Passage provided START

When I was a teenager, we used to think it very
funny to ask people their opinions: “Is it better to be rich and healthy, or
poor and sick?” This “joke” comes back to me nowadays when I think about discussion
of the advantages and disadvantages for abandoned children’s development of
being cared for in an institutional setting or in high quality foster homes.
Most discussion of this issue is based on the
findings of the Bucharest Early Intervention Project (BEIP), a randomized
controlled trial of the two care settings carried out almost ten years ago by
Charles Zeanah and colleagues. Further publications and recommendations based
on the BEIP finding that foster care had beneficial effects are appearing every
day, and proposed legislation in the U.S., the Children in Families First Act
(CHIFF) is based primarily on the BEIP reports.
A few months ago, the publication Zero to Three published an article, “A
Matter of Timing” (Fox, N.A., Zeanah, C.H., & Nelson, C.A., Vol. 34 (3),
pp. 4-9). The article repeated many of the conclusions of earlier reports of
the BEIP, as well as focusing on alterations in brain development possibly associated
with institutional care in the early years.
I responded to the article with a letter which was
kindly published by the ZTT editor,
Stefanie Powers, along with a response from Fox, Zeanah, and Nelson. In my
letter, I expressed concern with possible biases from lack of blinding of
evaluators-- an almost insurmountable
problem of this type of research, but one that requires cautious interpretation
of findings. I also queried the comparison between the “poor and sick” institution
and the “rich and healthy” foster homes, and particularly the apparent blanket
conclusion that all foster homes were superior to all institutions, a
conclusion that appears to evade the fact that this randomized controlled trial
did not in fact isolate or hold constant some relevant variables. In closing, I
expressed concern about the emphasis on the BEIP in the proposed CHIFF
legislation, and the fact that the practical outcomes of inappropriate
interpretation of these research outcomes could be very serious indeed.
Fox, Nelson, and Zeanah kindly replied to my comments in the March 2014 issue of Zero to Three (pp. 4-5).They summarized some of the statements of
the earlier article, and very reasonably emphasized the findings of the brain
measurements as unbiased by expectations of researchers. They went on to note
that every nonrandomized earlier study of institutional versus home care had
the same findings—that home care was superior—which is hardly surprising because
in those nonrandomized studies selection
biases would certainly have been at work. (And surely the BEIP, with all its difficulties
and expense, would never have taken place if the nonrandomized studies had had
different outcomes.)
In responding to my comment that comparisons of
high-quality institutions to foster homes had not been done, Fox, Nelson, and
Zeanah referred particularly to a 1975 publication by Tizard and Rees, comparing
children in high-quality institutions to
a contrast group of which the children had been full-term, healthy babies, both
parents were white, the father was employed and working-class, the mother was
not employed outside the home, and there was no slightly older child in the
home. The institutions studied by Tizard and Rees were certainly of very high
quality compared to the Romanian orphanage of the BEIP, but there were some
serious problems by today’s highest standards of care for infants and toddlers.

Passage provided END
Recorded information START

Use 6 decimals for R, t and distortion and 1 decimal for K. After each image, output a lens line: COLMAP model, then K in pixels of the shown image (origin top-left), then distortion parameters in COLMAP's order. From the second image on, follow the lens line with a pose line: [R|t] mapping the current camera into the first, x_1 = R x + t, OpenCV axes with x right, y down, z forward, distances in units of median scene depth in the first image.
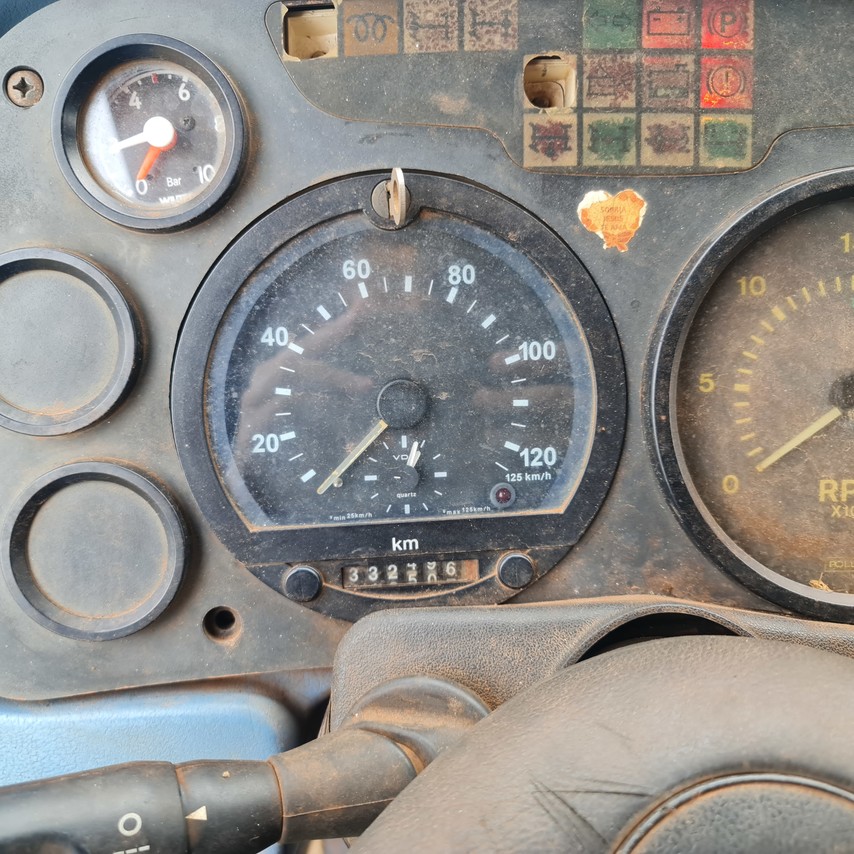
lens RADIAL K [[821.2, 0, 425.9], [0, 821.2, 416.2], [0, 0, 1]] dist [-0.001410, 0.010630]
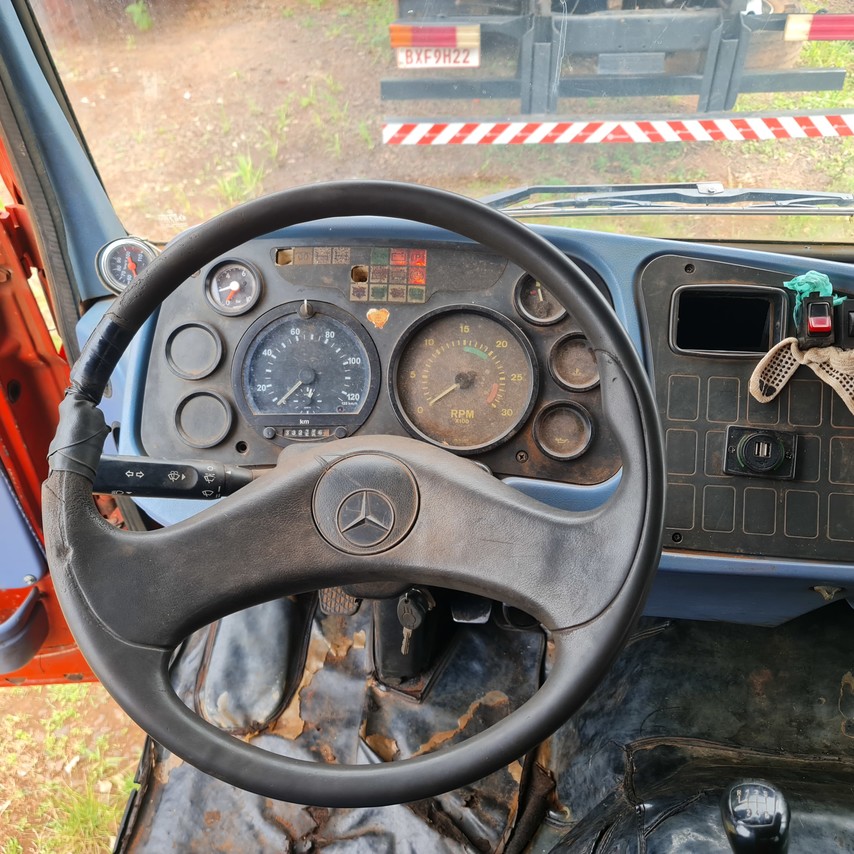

Recorded information END

> _Task directions_
Retype the essay about the Bucharest Early Intervention Project word for word from "When I was a" to "the BEIP reports.". Rely only on the essay about the Bucharest Early Intervention Project, not on the listing.

> _Answer for the task_
When I was a teenager, we used to think it very
funny to ask people their opinions: “Is it better to be rich and healthy, or
poor and sick?” This “joke” comes back to me nowadays when I think about discussion
of the advantages and disadvantages for abandoned children’s development of
being cared for in an institutional setting or in high quality foster homes.
Most discussion of this issue is based on the
findings of the Bucharest Early Intervention Project (BEIP), a randomized
controlled trial of the two care settings carried out almost ten years ago by
Charles Zeanah and colleagues. Further publications and recommendations based
on the BEIP finding that foster care had beneficial effects are appearing every
day, and proposed legislation in the U.S., the Children in Families First Act
(CHIFF) is based primarily on the BEIP reports.